Note: Setting cron to the special value "-" disables a scheduled method entirely — handy for switching a job off via configuration in certain environments.

The scheduler thread pool

By default Spring uses a single-threaded scheduler, so all @Scheduled methods share one thread and a long job blocks the others. For multiple independent jobs, size the pool explicitly.

spring:
  task:
    scheduling:
      pool:
        size: 4
      thread-name-prefix: scheduling-

Or define a TaskScheduler bean for finer control:

import org.springframework.context.annotation.Bean;
import org.springframework.scheduling.TaskScheduler;
import org.springframework.scheduling.concurrent.ThreadPoolTaskScheduler;

@Bean
TaskScheduler taskScheduler() {
    ThreadPoolTaskScheduler scheduler = new ThreadPoolTaskScheduler();
    scheduler.setPoolSize(4);
    scheduler.setThreadNamePrefix("scheduling-");
    scheduler.setWaitForTasksToCompleteOnShutdown(true);
    return scheduler;
}

Conditional scheduling

Often a job should run only in certain environments — for example, the nightly cleanup should run in production but not on every developer’s laptop.

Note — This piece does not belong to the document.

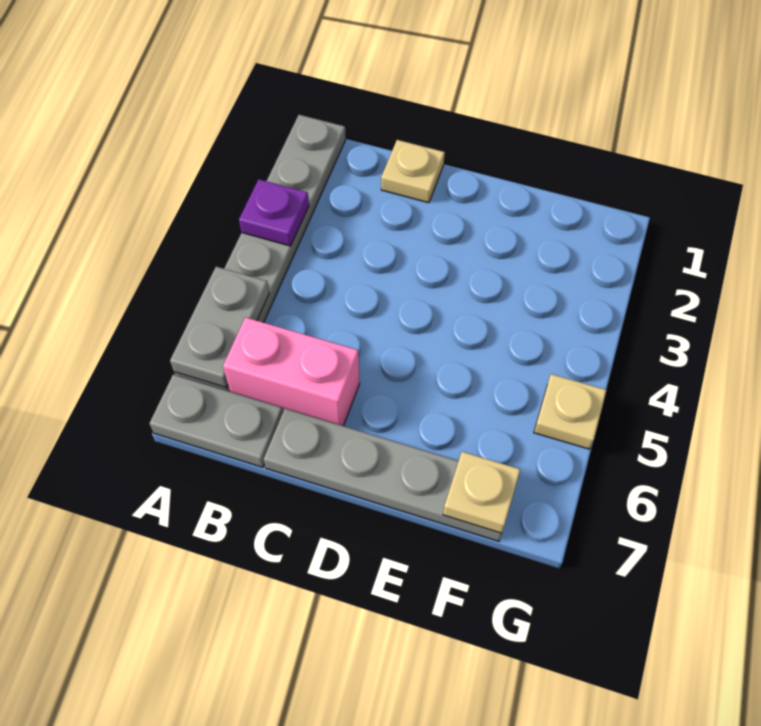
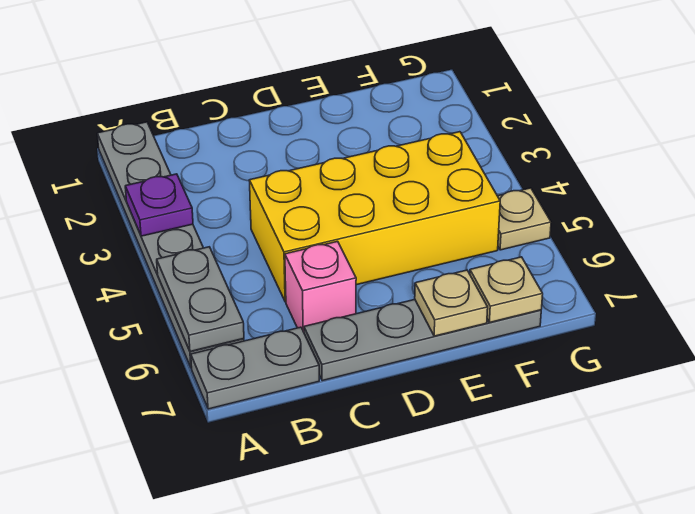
pink 1x2 brick [223,317,360,426] -> pink 1x1 brick [285,241,356,332]
tan 1x1 plate [381,140,445,203] -> tan 1x1 plate moved to [415,270,488,336]
none -> yellow 2x4 brick [249,132,500,302]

Gate the whole bean with @ConditionalOnProperty or a profile.

import org.springframework.boot.autoconfigure.condition.ConditionalOnProperty;

@Component
@ConditionalOnProperty(name = "app.jobs.enabled", havingValue = "true")
public class ReportJobs { ... }
# only in the production profile
app:
  jobs:
    enabled: true

The distributed scheduling caveat

@Scheduled runs independently in every instance. If you deploy three replicas, a fixedRate job fires three times per interval, and a nightly report generates three times. For a job that must run exactly once across the cluster, you need coordination:

  • ShedLock (net.javacrumbs.shedlock) — a lightweight library that takes a lock in a shared store (database, Redis) so only one node executes a given run. Annotate with @SchedulerLock.
  • A dedicated distributed scheduler (Quartz with a clustered JobStore, or an external orchestrator like Kubernetes CronJob).

Warning: Never assume @Scheduled fires once in a multi-instance deployment. Audit every scheduled method and add locking (ShedLock) for any job that has side effects like sending emails, charging cards, or writing reports.

Best Practices

  • Pick fixedDelay when overlap is harmful, fixedRate for steady cadence, cron for calendar times.
  • Size the scheduler pool to the number of independent jobs; the default is one thread.
  • Externalize cron expressions and gate jobs with @ConditionalOnProperty/profiles.
  • Use ShedLock (or equivalent) for jobs that must run exactly once across instances.
  • Keep scheduled methods short or offload heavy work to an @Async executor so the scheduler thread stays free.